Does this help in any way?

Kind regards,

Bart

Digimer schreef op 19.08.2012 22:24:
The config looks fine. Sorry, I should have specified syslog;
/var/log/messages.

On 08/19/2012 03:05 PM, Bart Verwilst wrote:
<cluster name="kvm" config_version="13">
    <logging debug="on"/>
        <clusternodes>
        <clusternode name="vm01-test" nodeid="1">
        <fence>
            <method name="apc">
                <device name="apc01" port="1" action="off"/>
                <device name="apc02" port="1" action="off"/>
                <device name="apc01" port="1" action="on"/>
                <device name="apc02" port="1" action="on"/>
            </method>
        </fence>
        </clusternode>
        <clusternode name="vm02-test" nodeid="2">
        <fence>
            <method name="apc">
                <device name="apc01" port="8" action="off"/>
                <device name="apc02" port="8" action="off"/>
                <device name="apc01" port="8" action="on"/>
                <device name="apc02" port="8" action="on"/>
            </method>
                </fence>
        </clusternode>
        <clusternode name="vm03-test" nodeid="3">
        <fence>
            <method name="apc">
                <device name="apc01" port="2" action="off"/>
                <device name="apc02" port="2" action="off"/>
                <device name="apc01" port="2" action="on"/>
                <device name="apc02" port="2" action="on"/>
            </method>
                </fence>
        </clusternode>
        </clusternodes>
    <fencedevices>
        <fencedevice agent="fence_apc" ipaddr="apc01" secure="on"
login="device" name="apc01" passwd="xxx"/>
        <fencedevice agent="fence_apc" ipaddr="apc02" secure="on"
login="device" name="apc02" passwd="xxx"/>
    </fencedevices>
    <rm log_level="5">
        <failoverdomains>
<failoverdomain name="any_node" nofailback="1" ordered="0"
restricted="0"/>
        </failoverdomains>
        <vm domain="any_node" max_restarts="2" migrate="live"
name="firewall" path="/etc/libvirt/qemu/" recovery="restart"
restart_expire_time="600"/>
        <vm domain="any_node" max_restarts="2" migrate="live"
name="zabbix" path="/etc/libvirt/qemu/" recovery="restart"
restart_expire_time="600"/>
    </rm>
    <totem rrp_mode="none" secauth="off"/>
    <quorumd device="/dev/mapper/iscsi_cluster_quorum"></quorumd>
</cluster>

dlm_control.log*, fenced.log, corosync.log are either empty or just
contain entries until Aug 15 or ( in case of fenced.log ) "Aug 18
23:41:46 fenced logging mode 3 syslog f 160 p 6 logfile p 7
/var/log/cluster/fenced.log". I was expecting at least some log output, since everything seems to work fine.

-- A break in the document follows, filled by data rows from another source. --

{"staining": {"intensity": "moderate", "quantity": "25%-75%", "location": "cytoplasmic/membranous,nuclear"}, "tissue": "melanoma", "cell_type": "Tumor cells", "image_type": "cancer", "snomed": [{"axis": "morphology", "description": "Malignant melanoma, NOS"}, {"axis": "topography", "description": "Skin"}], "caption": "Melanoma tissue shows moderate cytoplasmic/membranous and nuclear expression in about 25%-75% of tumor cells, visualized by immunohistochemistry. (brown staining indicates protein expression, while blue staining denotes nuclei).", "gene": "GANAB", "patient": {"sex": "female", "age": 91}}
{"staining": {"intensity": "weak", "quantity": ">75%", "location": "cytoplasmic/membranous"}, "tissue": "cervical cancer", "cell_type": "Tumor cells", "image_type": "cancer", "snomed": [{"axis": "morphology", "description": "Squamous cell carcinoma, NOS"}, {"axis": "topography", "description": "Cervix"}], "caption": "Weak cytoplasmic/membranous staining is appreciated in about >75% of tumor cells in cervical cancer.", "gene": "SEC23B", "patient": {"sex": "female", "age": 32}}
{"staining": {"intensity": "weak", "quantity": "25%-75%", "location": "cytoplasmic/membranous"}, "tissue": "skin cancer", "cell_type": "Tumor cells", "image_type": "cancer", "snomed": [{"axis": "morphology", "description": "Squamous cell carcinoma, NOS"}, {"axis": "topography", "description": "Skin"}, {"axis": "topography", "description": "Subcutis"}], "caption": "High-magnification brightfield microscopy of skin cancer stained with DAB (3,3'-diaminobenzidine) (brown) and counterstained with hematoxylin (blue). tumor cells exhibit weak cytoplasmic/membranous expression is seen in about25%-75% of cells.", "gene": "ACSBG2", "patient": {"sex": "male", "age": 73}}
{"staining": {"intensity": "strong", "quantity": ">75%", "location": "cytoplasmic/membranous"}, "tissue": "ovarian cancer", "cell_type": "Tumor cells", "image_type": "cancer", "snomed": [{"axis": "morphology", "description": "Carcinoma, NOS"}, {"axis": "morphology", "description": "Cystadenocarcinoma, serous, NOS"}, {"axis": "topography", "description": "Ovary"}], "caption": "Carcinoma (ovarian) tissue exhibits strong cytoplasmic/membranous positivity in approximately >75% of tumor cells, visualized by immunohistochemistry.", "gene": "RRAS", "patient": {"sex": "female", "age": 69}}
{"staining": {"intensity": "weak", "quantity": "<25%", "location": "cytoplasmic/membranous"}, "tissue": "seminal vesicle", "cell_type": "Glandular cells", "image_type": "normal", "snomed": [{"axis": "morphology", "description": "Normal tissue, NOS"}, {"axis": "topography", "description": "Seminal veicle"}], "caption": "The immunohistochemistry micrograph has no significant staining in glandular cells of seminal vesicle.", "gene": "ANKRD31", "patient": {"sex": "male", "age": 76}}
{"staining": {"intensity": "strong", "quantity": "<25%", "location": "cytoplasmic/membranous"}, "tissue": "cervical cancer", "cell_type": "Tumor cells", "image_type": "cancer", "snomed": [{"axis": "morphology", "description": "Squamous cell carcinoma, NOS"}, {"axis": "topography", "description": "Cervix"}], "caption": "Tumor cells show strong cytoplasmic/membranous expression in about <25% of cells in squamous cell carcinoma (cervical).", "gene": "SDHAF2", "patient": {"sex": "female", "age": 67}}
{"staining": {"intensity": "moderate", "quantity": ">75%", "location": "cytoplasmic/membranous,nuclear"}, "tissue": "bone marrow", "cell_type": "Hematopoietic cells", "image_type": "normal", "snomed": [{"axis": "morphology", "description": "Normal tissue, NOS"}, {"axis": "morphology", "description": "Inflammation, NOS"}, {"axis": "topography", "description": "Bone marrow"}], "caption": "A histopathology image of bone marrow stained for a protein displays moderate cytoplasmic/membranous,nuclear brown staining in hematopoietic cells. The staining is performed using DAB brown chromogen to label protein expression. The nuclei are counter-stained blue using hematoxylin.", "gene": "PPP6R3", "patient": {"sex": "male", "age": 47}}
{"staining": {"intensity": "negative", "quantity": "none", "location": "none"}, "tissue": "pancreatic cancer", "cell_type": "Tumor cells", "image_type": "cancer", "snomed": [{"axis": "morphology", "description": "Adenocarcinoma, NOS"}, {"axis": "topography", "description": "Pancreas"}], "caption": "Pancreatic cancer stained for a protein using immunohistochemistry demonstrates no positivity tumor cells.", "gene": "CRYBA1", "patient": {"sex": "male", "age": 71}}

Maybe enabling more debugging might
bring something up ( but debugging is already on @ cluster.conf )

Kind regards,

Bart

Digimer schreef op 19.08.2012 17:45:
On 08/19/2012 05:52 AM, Bart Verwilst wrote:
Hi,

I have a 3-node cluster in testing which seem to work quite well ( cman,
rgmanager, gfs2, etc ).
On (only) one of my nodes, yesterday i noticed the message below in
dmesg.

I saw this 30 minutes after the facts. I could browse both my gfs2
mounts, there was no fencing or anything on any node.

Any idea what might have caused this, and then go away?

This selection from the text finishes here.